小さい頃は書を習っていたんですよ。母は絵を描く人というか芸術家が嫌いだったんですけど、書だけはOKで、寺で習っていました。書のあとは剣道で、日曜日は本当に忙しかった。

磨れって言うくせに、先生の添削の赤は墨汁なんですよね。(笑)

墨汁歴は長いですよ。初期の頃はプラスチック容器ではなかったですよね?黄色い缶に紫のひもがついていて。

墨汁は登録商標ではないんですか?

僕はイラストレーションの世界に入ってからもずっと開明墨汁を使っているんですよ。

あんな変なものを作っているのはどこの会社だって思っていたんです。(笑)僕は、漫画家の寺田ヒロオ先生にファンレターをたくさん送ったんです。あの先生は唯一返事をくれたんです。

開明墨汁は、耐水性がいいし、マーカーで上から塗ってもにじまないし。ベタは墨汁で塗って、線はポスターカラーで塗るんです。乾いてからポスターカラーを全部洗い流すとギザギザが出るんです。

イラストレーターは画風が大事だから、画風を得るために色々なことをやるんです。今は普通のペンだけど、こういう試行錯誤があったから今があるんですよね。僕、墨汁に関しては田中社長よりよく知っているもん。

松屋でできるっていうのも嬉しくてね。

「墨一色展」は全てのイラストレーションを何種類かの開明の墨汁で描くわけですが、青 (花仙青墨) や茶 (花仙茶墨) が (東京イラストレーターズ・ソサエティ) 理事会で結構話題になっていたんです。

墨の濃淡で表現がどうなるのかが面白いよね。

それは見てのお楽しみだよ。

松屋では、東京イラストレーターズ・ソサエティの展覧会を最初2回やったんですけど、その後断られていたんですよね。だから、今回は銀座に戻れて皆嬉しがってますよ。

「墨一色展」には、額に入ったイラストレーションの他に、掛け軸、扇子、卓上の屏風、色紙など装丁に凝ったものが多いようですね。

東京イラストレーターズ・ソサエティは、220名ほどのイラストレーターズの集まりで、年に何回か展覧会をやるのですが、ふつうイラストレーションは色をつける作品が多いので、今回の「墨一色展」のように、黒と白の世界というのは珍しい。

今一家に一個くらい墨汁はあるのかな?

まぁマジックとか筆ペンとか出てきたからね。開明万年毛筆はベタを塗る時にいつも使っているのです。先を0.1~0.2mmちょっと切ってね。そうするとはみ出さないんですよ。

マーカーでもとがっているのとそうでないのと2種類あるしね。ドイツ文字もこういうので書いているんですよ。先がとがっていないと明朝体を書くのには無理です。明朝体は縦が細くて、横が太いでしょ。

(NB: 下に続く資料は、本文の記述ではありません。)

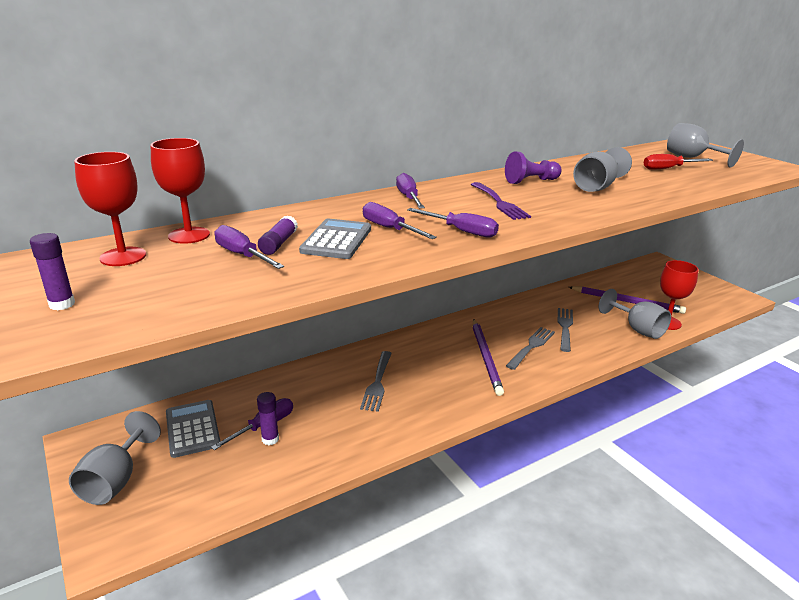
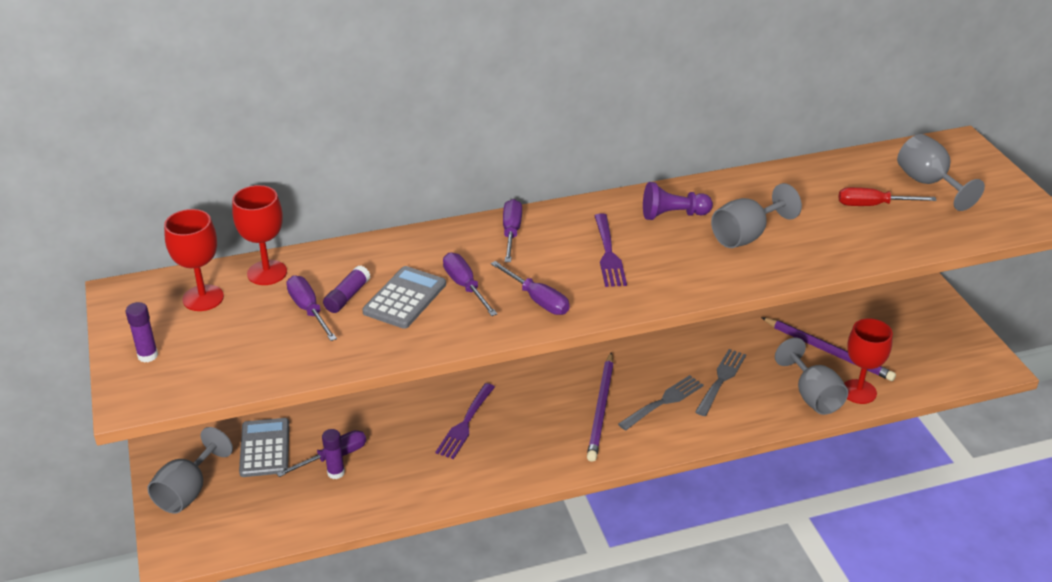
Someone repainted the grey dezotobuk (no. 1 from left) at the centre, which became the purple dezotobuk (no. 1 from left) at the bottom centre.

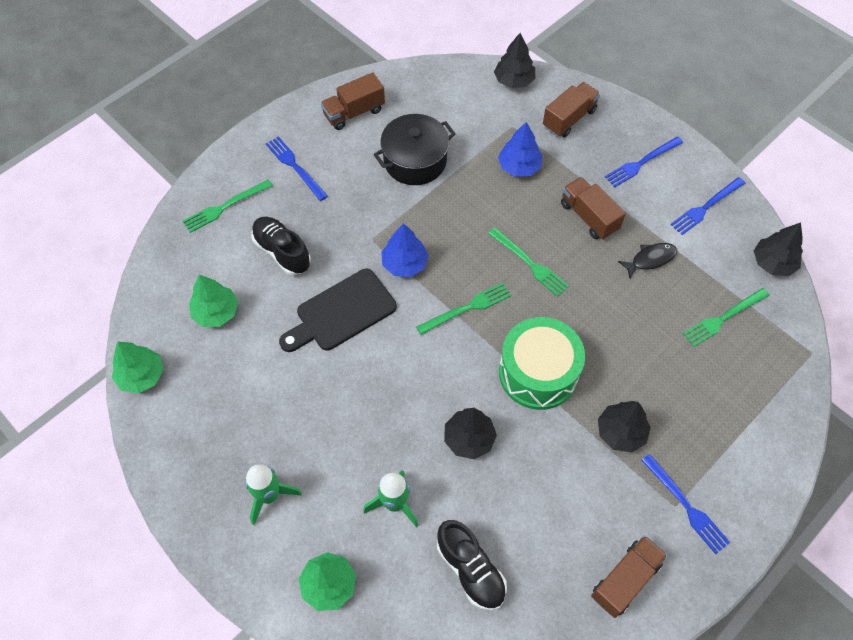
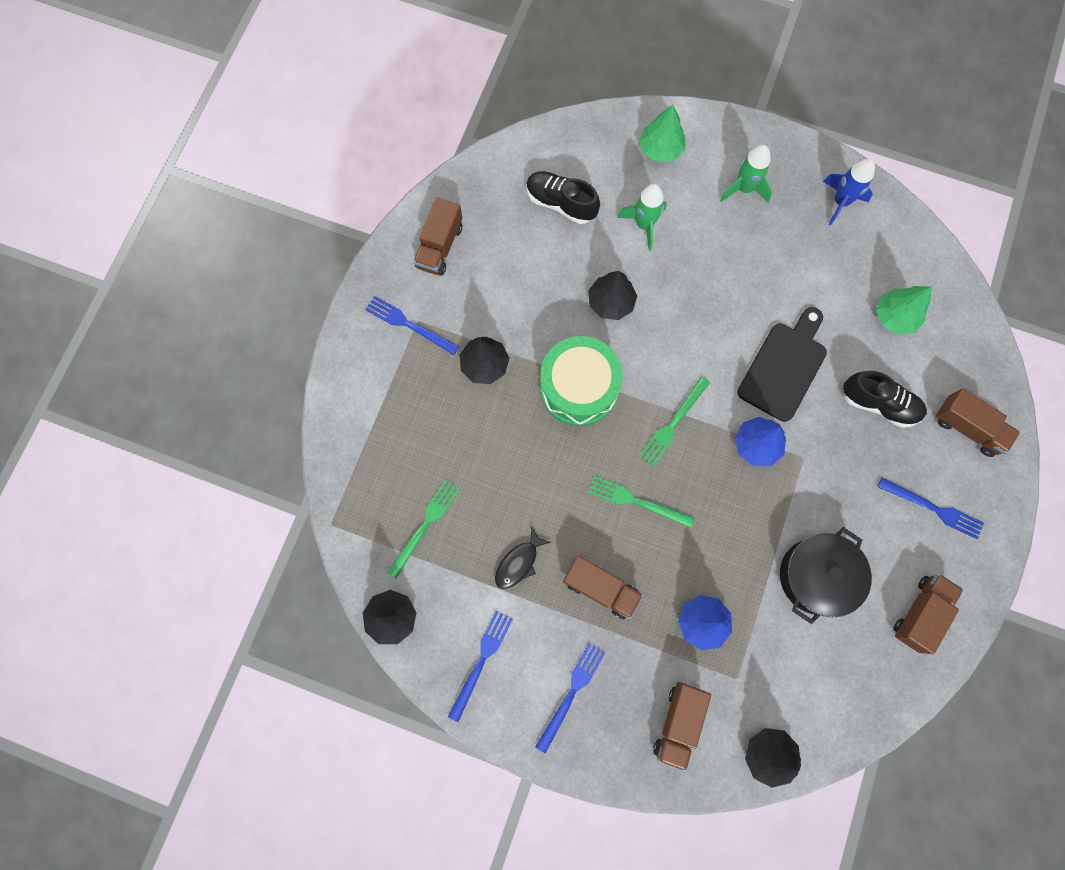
Someone took away the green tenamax (no. 1 from left) at the middle left. Someone swapped the green dezotobuk (no. 1 from left) at the top left for the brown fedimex (no. 5 from left) at the middle right. Someone put down the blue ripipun at the top right.

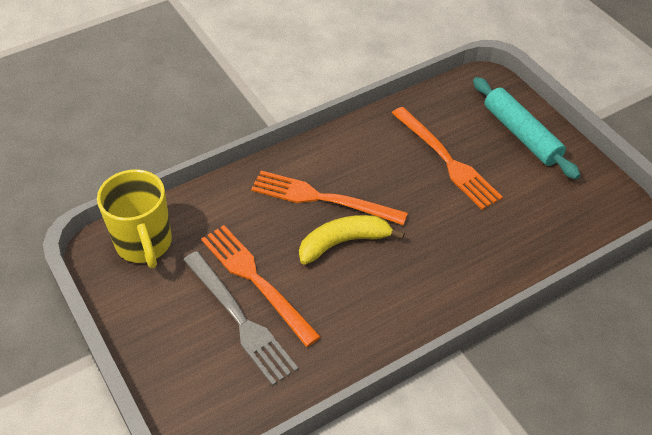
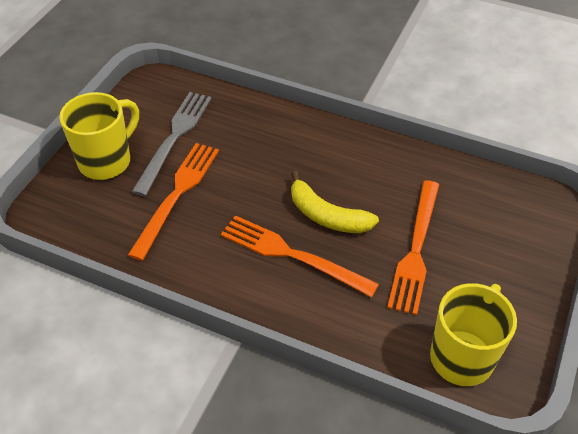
Someone carried the grey dezotobuk from the bottom centre to the top left. Someone rotated the orange dezotobuk (no. 2 from left) at the centre by 135 degrees clockwise. Someone swapped the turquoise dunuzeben at the top right for the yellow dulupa (no. 1 from left) at the top left.

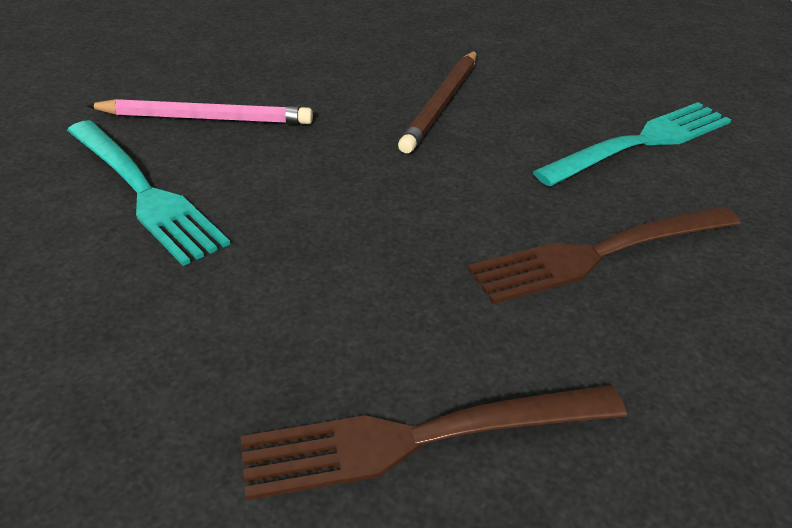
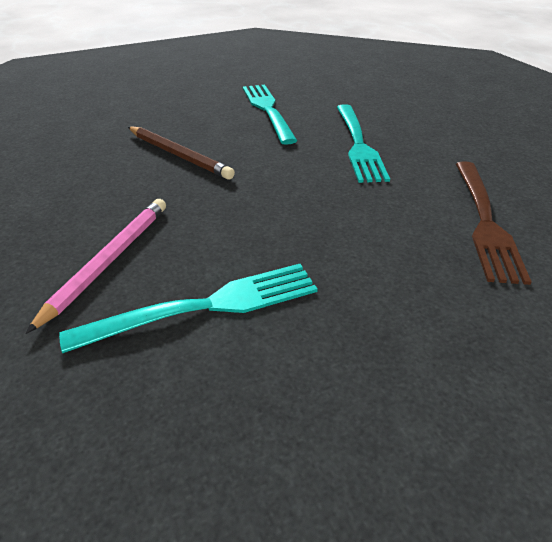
Someone repainted the brown dezotobuk (no. 2 from left) at the middle right, which became the turquoise dezotobuk (no. 3 from left) at the top centre.

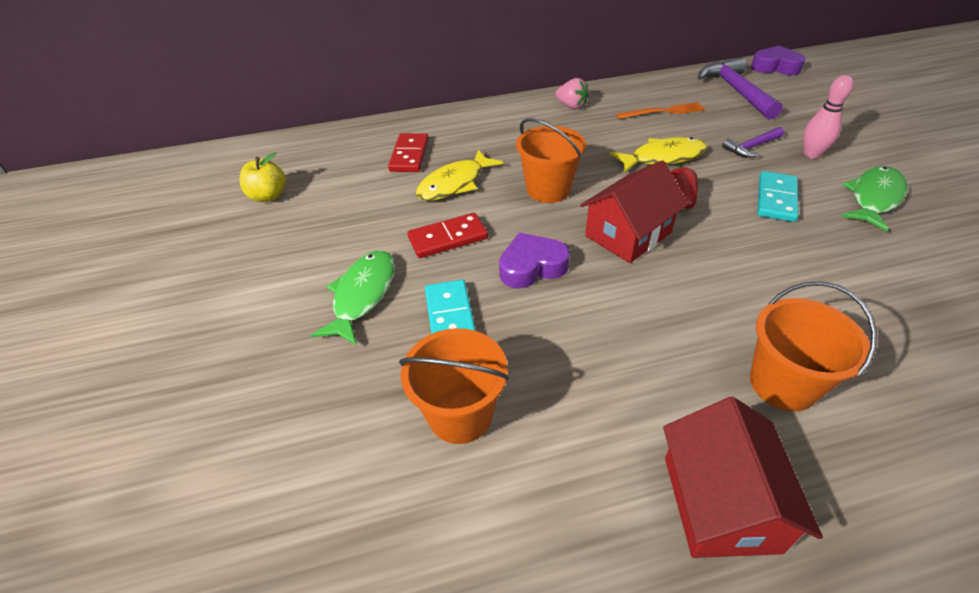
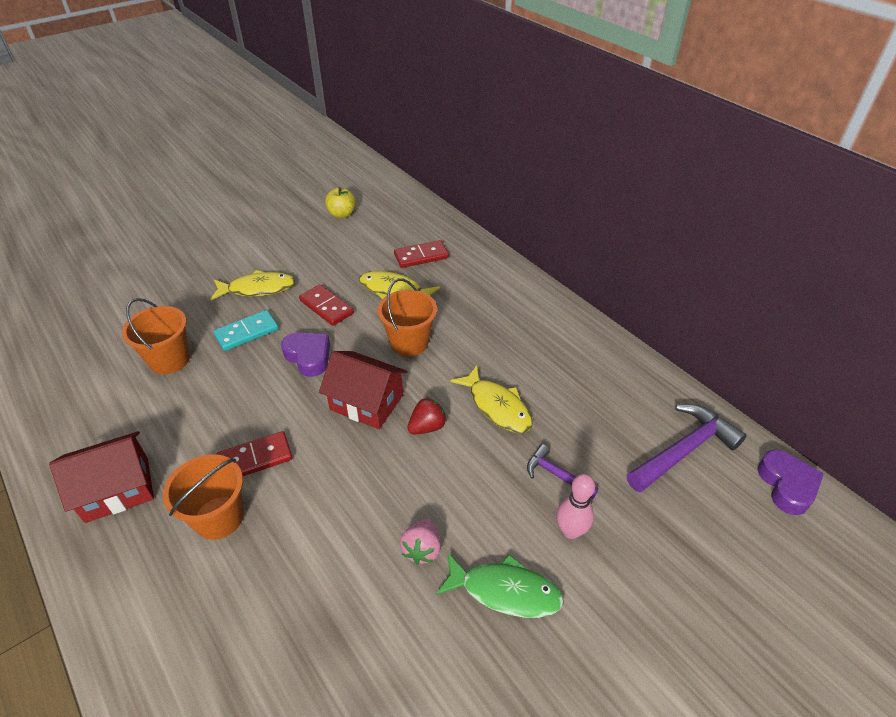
Someone repainted the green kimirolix (no. 1 from left) at the centre, which became the yellow kimirolix (no. 1 from left) at the middle left. Someone carried the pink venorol from the top centre to the bottom centre. Someone took away the orange dezotobuk at the top right. Someone took away the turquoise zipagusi (no. 2 from left) at the top right. Someone put down the red zipagusi (no. 1 from left) at the middle left.

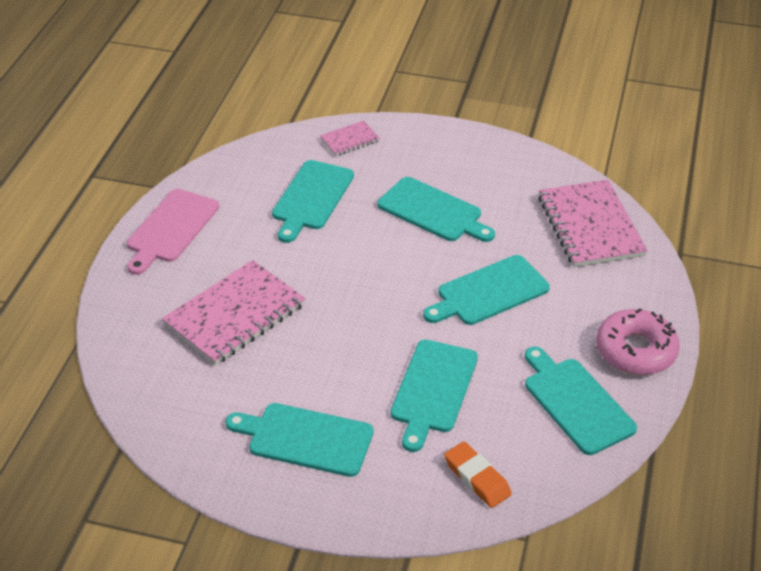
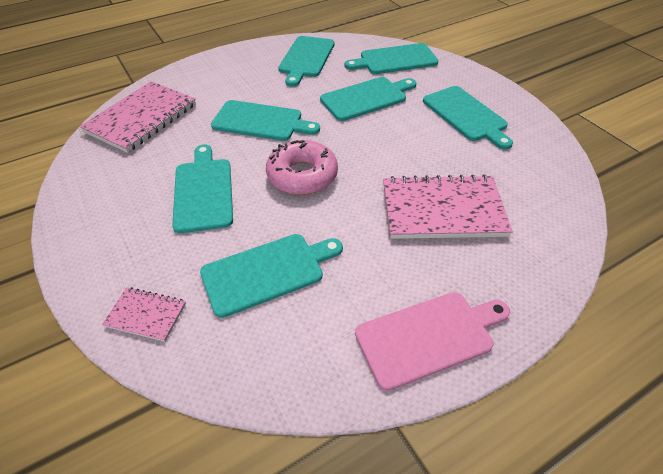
Someone swapped the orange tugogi at the bottom centre for the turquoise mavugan (no. 6 from left) at the top centre. Someone carried the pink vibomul from the middle right to the centre.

それにしても、こういう対談は本当に嬉しいですね。巨人ファンが長島茂雄と対談するようなものでしょ。そう考えるとすごいよね。

僕がやっているイラストレーションというのは「絵」じゃないんですよ。小さいときから絵は好きだったけど、それは自分の気持ち、感情や思ったことを視覚的に表現したかったから。